Exercise aim:
Retype the data below, from its first line through the line that contains "Qualified Retirement Plans", with both of those lines included.
=== Data supplied ===
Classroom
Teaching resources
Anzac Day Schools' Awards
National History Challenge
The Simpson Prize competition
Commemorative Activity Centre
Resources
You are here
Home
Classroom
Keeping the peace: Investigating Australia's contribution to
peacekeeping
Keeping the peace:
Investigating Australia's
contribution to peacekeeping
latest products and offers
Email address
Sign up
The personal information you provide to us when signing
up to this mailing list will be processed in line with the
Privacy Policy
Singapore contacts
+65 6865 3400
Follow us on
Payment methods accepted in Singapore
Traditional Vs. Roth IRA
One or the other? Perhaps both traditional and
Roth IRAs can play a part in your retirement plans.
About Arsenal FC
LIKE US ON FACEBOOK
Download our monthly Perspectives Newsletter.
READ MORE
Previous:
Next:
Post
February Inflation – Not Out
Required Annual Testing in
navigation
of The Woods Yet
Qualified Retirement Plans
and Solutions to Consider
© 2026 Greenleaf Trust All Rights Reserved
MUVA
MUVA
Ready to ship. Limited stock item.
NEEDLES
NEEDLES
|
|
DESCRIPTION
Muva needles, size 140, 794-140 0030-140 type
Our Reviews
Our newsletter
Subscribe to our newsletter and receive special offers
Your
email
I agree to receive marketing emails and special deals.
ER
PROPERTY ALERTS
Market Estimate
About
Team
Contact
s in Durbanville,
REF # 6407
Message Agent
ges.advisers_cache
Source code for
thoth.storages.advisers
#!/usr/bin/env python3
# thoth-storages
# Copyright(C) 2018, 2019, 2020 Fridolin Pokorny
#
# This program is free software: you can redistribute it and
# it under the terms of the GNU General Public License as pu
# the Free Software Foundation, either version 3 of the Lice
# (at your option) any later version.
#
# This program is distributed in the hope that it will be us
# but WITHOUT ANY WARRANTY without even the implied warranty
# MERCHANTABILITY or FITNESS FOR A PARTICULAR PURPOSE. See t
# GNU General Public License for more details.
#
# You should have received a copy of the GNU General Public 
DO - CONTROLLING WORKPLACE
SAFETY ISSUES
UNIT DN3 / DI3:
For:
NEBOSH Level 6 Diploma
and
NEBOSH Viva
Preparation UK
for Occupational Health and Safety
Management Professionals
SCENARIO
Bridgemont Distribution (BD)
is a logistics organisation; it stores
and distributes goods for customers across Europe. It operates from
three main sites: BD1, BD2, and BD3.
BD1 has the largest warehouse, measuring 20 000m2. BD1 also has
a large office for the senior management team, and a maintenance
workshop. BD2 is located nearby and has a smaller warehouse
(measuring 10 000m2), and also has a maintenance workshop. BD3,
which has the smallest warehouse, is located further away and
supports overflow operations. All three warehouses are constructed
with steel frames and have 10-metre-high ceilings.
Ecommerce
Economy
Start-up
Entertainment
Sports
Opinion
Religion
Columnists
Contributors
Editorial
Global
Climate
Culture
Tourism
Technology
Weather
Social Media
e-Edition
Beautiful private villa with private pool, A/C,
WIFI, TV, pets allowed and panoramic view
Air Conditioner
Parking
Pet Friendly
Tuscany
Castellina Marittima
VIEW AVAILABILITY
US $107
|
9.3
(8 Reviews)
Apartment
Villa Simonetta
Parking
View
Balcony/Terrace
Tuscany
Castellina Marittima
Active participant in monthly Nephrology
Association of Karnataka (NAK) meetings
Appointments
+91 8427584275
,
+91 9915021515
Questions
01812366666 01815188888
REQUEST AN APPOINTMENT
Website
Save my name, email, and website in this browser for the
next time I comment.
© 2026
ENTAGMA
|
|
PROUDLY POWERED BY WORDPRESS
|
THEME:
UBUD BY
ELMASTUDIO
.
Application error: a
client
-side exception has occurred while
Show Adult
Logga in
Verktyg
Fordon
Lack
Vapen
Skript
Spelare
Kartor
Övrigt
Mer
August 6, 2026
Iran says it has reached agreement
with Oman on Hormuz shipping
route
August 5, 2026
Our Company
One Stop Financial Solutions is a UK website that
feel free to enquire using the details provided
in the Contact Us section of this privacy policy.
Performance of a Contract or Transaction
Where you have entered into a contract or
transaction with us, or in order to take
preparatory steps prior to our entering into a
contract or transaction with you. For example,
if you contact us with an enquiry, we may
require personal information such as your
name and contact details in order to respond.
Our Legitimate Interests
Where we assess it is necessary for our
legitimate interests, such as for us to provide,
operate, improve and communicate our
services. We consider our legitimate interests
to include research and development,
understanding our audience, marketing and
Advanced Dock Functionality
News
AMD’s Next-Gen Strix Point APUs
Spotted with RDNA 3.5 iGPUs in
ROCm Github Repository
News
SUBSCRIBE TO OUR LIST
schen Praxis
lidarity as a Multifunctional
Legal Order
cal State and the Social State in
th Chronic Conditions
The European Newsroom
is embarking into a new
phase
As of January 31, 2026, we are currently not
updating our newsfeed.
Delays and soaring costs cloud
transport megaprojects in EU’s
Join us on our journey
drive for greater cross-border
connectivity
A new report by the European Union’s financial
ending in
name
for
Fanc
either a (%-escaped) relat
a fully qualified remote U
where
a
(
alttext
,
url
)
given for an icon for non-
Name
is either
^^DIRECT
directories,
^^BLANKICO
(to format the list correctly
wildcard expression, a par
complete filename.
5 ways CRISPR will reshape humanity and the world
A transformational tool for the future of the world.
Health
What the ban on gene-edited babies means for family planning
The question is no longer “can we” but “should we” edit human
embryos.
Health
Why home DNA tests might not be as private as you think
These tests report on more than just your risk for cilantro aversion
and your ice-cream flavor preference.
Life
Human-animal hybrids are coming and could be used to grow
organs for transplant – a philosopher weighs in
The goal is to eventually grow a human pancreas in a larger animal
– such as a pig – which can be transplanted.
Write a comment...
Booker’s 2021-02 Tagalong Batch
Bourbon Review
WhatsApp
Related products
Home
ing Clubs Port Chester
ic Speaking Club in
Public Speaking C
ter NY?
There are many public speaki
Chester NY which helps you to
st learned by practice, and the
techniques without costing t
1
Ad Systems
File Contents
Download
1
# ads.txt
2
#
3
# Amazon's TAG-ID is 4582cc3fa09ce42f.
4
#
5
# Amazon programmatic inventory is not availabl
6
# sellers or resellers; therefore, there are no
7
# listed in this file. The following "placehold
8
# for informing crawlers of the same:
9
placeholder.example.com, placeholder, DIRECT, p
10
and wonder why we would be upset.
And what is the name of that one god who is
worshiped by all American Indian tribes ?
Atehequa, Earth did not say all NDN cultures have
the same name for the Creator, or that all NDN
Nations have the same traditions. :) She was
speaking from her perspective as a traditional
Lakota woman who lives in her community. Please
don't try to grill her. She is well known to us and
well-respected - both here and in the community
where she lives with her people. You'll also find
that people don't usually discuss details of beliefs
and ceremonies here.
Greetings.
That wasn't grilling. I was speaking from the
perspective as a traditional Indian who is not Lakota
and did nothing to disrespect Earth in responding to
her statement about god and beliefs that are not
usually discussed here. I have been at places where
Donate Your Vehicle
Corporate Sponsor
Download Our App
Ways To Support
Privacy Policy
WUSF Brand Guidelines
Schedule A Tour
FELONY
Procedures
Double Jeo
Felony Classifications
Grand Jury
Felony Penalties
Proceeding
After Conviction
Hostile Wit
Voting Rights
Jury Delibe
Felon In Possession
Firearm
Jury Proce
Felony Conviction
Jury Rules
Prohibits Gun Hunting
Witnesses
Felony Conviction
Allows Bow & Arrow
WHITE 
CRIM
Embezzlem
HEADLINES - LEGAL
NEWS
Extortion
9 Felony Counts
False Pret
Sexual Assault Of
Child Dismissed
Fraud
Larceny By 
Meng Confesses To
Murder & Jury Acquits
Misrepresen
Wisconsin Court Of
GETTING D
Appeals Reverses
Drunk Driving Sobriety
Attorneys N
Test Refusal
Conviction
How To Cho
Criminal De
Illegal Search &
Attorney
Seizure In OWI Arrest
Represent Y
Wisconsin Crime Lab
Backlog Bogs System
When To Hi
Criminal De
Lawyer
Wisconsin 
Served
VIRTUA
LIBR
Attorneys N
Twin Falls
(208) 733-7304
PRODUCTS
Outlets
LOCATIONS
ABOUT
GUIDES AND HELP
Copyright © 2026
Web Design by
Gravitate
===
Exercise result:
Classroom
Teaching resources
Anzac Day Schools' Awards
National History Challenge
The Simpson Prize competition
Commemorative Activity Centre
Resources
You are here
Home
Classroom
Keeping the peace: Investigating Australia's contribution to
peacekeeping
Keeping the peace:
Investigating Australia's
contribution to peacekeeping
latest products and offers
Email address
Sign up
The personal information you provide to us when signing
up to this mailing list will be processed in line with the
Privacy Policy
Singapore contacts
+65 6865 3400
Follow us on
Payment methods accepted in Singapore
Traditional Vs. Roth IRA
One or the other? Perhaps both traditional and
Roth IRAs can play a part in your retirement plans.
About Arsenal FC
LIKE US ON FACEBOOK
Download our monthly Perspectives Newsletter.
READ MORE
Previous:
Next:
Post
February Inflation – Not Out
Required Annual Testing in
navigation
of The Woods Yet
Qualified Retirement Plans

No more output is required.